Não, nunca vi o “The Jungle Book” original de 1967. Para alguns isso pode ser uma heresia ou o sinal de uma infância infeliz, mas para mim significou duas coisas: nunca entrar para os escoteiros porque a atividade do primeiro dia envolvia o filme; e uma chance de conhecer a clássica história quase 40 anos depois de cara nova. Claro, ao menos a premissa e os personagens são conhecidos por qualquer que tenha ouvido o nome Disney na vida; é quase impossível que uma criança não reconheça o nome Mogli ou Balu por aí. Foi sabendo o básico do básico que entrei no cinema e tive uma experiência melhor que o esperado.
A história é mais ou menos a mesma, com apenas alguns toques aqui e ali.
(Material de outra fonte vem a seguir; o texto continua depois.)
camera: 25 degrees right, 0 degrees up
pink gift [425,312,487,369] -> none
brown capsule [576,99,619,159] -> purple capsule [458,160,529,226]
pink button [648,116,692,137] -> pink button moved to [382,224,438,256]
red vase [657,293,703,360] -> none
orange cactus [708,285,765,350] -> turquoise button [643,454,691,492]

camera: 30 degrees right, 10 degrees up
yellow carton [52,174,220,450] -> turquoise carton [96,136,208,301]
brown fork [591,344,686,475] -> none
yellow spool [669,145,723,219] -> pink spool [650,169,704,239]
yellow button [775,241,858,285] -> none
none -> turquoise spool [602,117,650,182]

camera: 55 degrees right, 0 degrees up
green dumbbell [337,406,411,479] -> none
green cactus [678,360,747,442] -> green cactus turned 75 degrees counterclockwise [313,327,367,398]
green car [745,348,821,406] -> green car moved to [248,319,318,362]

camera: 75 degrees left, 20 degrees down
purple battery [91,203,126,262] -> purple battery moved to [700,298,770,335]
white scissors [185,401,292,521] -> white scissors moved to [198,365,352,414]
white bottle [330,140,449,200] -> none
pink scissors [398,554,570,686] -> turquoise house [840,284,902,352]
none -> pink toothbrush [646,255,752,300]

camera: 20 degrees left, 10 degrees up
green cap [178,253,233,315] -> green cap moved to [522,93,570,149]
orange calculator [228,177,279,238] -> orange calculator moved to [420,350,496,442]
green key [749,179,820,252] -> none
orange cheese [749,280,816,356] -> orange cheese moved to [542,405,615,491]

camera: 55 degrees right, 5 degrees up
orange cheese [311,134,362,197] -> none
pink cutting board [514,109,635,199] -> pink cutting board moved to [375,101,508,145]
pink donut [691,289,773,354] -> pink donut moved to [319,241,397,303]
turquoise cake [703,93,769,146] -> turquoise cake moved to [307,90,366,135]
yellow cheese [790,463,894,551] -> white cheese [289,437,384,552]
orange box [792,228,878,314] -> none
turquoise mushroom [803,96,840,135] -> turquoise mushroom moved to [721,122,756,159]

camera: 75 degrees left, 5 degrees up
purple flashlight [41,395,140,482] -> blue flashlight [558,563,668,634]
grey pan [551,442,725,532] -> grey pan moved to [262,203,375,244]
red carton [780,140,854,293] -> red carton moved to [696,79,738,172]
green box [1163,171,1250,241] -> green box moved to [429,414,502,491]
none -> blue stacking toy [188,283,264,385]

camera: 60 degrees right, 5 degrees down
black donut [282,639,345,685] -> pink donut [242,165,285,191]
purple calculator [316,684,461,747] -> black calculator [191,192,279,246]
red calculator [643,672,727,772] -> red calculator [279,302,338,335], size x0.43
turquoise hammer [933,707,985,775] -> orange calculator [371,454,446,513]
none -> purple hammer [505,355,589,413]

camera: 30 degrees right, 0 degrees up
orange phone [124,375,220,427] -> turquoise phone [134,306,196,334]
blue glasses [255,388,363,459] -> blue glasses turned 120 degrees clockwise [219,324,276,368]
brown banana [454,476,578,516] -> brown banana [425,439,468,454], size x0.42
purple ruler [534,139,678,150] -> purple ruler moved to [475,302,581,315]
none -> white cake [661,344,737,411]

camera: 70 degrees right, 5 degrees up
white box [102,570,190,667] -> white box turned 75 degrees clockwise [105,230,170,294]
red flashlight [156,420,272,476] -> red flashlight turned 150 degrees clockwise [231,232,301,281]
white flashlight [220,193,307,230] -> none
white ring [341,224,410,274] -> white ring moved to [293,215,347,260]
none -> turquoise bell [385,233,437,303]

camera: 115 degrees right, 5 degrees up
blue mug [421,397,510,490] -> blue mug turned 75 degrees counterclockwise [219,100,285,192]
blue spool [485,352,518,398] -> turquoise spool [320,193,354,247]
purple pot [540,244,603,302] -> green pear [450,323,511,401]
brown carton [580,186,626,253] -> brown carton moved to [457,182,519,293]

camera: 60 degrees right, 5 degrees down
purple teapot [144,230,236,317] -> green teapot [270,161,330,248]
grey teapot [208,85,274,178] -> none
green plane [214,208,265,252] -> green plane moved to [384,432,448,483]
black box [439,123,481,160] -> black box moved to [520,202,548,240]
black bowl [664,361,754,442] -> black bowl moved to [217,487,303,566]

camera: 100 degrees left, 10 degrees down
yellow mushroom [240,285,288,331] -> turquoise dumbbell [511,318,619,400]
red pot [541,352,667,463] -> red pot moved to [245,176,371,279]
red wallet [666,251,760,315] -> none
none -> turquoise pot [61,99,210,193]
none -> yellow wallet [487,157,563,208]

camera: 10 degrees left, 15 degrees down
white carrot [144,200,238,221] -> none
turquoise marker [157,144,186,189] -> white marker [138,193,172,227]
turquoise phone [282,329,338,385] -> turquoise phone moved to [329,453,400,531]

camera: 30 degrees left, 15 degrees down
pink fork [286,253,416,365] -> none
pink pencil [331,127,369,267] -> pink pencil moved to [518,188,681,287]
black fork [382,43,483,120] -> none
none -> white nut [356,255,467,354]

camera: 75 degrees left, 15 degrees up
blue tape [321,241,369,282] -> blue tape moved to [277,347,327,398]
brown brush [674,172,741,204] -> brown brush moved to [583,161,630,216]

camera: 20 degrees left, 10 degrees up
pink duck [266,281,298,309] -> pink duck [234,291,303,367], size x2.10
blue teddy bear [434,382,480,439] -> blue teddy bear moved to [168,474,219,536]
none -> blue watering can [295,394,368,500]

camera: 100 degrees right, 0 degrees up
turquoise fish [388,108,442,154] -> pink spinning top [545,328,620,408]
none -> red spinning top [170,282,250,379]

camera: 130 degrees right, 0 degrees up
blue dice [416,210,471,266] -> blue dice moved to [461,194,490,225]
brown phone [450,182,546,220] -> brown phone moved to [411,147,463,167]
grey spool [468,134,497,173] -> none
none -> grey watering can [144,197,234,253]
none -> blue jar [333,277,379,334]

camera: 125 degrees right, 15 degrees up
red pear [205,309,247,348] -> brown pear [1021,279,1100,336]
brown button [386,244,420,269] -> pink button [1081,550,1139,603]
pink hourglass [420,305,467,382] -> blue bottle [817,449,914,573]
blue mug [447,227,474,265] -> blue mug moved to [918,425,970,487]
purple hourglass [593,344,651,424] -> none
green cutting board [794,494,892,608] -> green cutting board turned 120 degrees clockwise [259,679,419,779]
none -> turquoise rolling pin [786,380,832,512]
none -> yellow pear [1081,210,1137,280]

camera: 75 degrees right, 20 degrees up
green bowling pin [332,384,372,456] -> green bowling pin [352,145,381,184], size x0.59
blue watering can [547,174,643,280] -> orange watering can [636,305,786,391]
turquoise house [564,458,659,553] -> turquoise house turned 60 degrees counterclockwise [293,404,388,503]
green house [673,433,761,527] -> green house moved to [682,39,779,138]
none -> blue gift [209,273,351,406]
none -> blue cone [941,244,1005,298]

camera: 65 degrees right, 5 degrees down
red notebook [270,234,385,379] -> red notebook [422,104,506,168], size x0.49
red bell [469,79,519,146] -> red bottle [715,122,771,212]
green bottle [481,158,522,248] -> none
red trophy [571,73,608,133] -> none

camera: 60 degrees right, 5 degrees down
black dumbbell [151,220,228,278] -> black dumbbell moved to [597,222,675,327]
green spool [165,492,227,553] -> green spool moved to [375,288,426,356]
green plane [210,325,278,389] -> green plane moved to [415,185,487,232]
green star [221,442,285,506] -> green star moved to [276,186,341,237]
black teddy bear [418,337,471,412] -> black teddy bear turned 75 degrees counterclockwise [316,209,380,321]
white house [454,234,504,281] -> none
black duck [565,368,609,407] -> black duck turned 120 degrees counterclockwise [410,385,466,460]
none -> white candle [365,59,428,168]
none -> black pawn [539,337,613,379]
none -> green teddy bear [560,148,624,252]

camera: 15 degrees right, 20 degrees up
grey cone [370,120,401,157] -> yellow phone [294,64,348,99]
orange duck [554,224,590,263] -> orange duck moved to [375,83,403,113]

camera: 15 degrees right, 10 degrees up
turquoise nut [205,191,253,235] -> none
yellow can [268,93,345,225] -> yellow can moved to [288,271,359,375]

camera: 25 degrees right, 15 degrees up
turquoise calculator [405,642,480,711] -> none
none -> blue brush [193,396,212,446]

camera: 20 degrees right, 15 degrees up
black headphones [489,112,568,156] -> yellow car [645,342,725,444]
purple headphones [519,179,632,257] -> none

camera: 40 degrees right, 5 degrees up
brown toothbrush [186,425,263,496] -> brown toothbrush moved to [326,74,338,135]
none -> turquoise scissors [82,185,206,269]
Mogli (Neel Sethi), encontrado ainda garoto por uma pantera chamada Bagheera (Ben Kingsley), se criou na floresta com a supervisão de seu mentor. Mas foi com a matilha dos lobos que ele aprendeu a viver na selva, adaptando-se do jeito que pode.Um dia o perigoso tigre Shere Kahn (Idris Elba) aparece e ameaça o garoto, forçando-o a fugir para outra parte da floresta; onde ele encontra o urso Baloo (Bill Muray) e descobre uma série de coisas sobre si e a vida na selva.
Vendo por cima, arrisco dizer que a animação original era um tanto mais infantil e feliz que este remake de 2016. Ao que me parece, abordam a mesma história de maneira muito mais séria e realista, isto é, na medida do possível e sem nunca perder o espírito da obra original. Logo no começo a ameaça de Shere Kahn é clara: ele quer o sangue do garoto e nada menos que isso. Não é uma rixa boba entre menino e tigre, ele demonstra com diálogo e ação que está disposto a fazer o possível para conseguir o que quer. Como um filme sobre um tigre homicida conseguiu uma classificação indicativa tão baixa é uma incógnita, mas não é como se isso atrapalhasse a história; pelo contrário, achei que foi uma adição interessante para o público mais velho. Misturam esses toques sérios com a dinâmica de um filme de aventura juvenil sem criar uma anomalia no processo. Sempre há espaço para um personagem como Baloo sem que o sentimento de ameaça iminente se perca em meio a suas piadas e bobagens.
Não sei como era antes, mas para mim esse filme foi outra daquelas obras da Disney que diz algo relevante por trás de toda a perfumaria. Escondidos por personagens carismáticos, visuais detalhados, cenas fortes e até algumas canções está uma moral interessante. Mogli não é apenas um Tarzan em miniatura, ele é um garoto com dilemas grandes demais para seu tamanho pequeno. Os filhotes de lobo não demoram para atingir a maturidade e superá-lo fisicamente, sem contar que quase todos os animais contam com sentidos aguçados para ajudá-los. Mogli, em contrapartida, arranja jeitos de se adaptar, os quais não são bem aceitos por Bagheera; ele tem de seguir as regras da selva, mas sem suas artimanhas o único jeito de se salvar é voltando para a aldeia dos homens. Não é apenas uma aventura na selva, não é mesmo? Mogli deve enfrentar uma série de conflitos internos e externos para não ter que passar a vida fugindo, descobrir seu papel no mundo e onde ele pertence. De uma forma ou de outra esta é uma história de amadurecimento, um coming of age sutil, se posso dizer.
Por outro lado, me senti um pouco dividido em relação aos tão elogiados visuais. A sofisticação da tecnologia é inquestionável. O mundo não parece falso por nem um momento sequer, mesmo sendo feito com computação gráfica da grama no chão até os pássaros no céu. A única coisa real ali no meio é Neel Sethi e as vozes que dublam os animais. Mas será que tudo é tão impecável assim? Comparada com outras obras que vi em IMAX, “The Jungle Book” não teve uma imagem exatamente cristalina; os detalhes de algumas tomadas complexas não eram tão claros e por vezes pareceram borrados de propósito, como se quisessem esconder possíveis defeitos. No entanto, esta meia-solução é apenas a raiz do problema. De vez em quando eu parava e questionava tudo aquilo que estava vendo. É tudo falso, mas é bem feito, mas é falso! Os animais são fascinantes a ponto de fazer o espectador se perder nos detalhes, enquanto a selva de pixels às vezes ficava estranha com um ator de verdade rodando em seu meio. Seria este um real avanço do uso da computação gráfica ou apenas o “Star Wars: Episódio II – Ataque dos Clones” daqui alguns anos?
Depois de ver “The Jungle Book” admito que fiquei mais interessado do que nunca pelo animação original. Tenho quase certeza que a experiência será diferente da competente mistura de seriedade com aventura e personagens clássicos vista aqui, mas acho difícil me decepcionar com os visuais. Ao menos o desenho não envelhece rápido como a computação gráfica.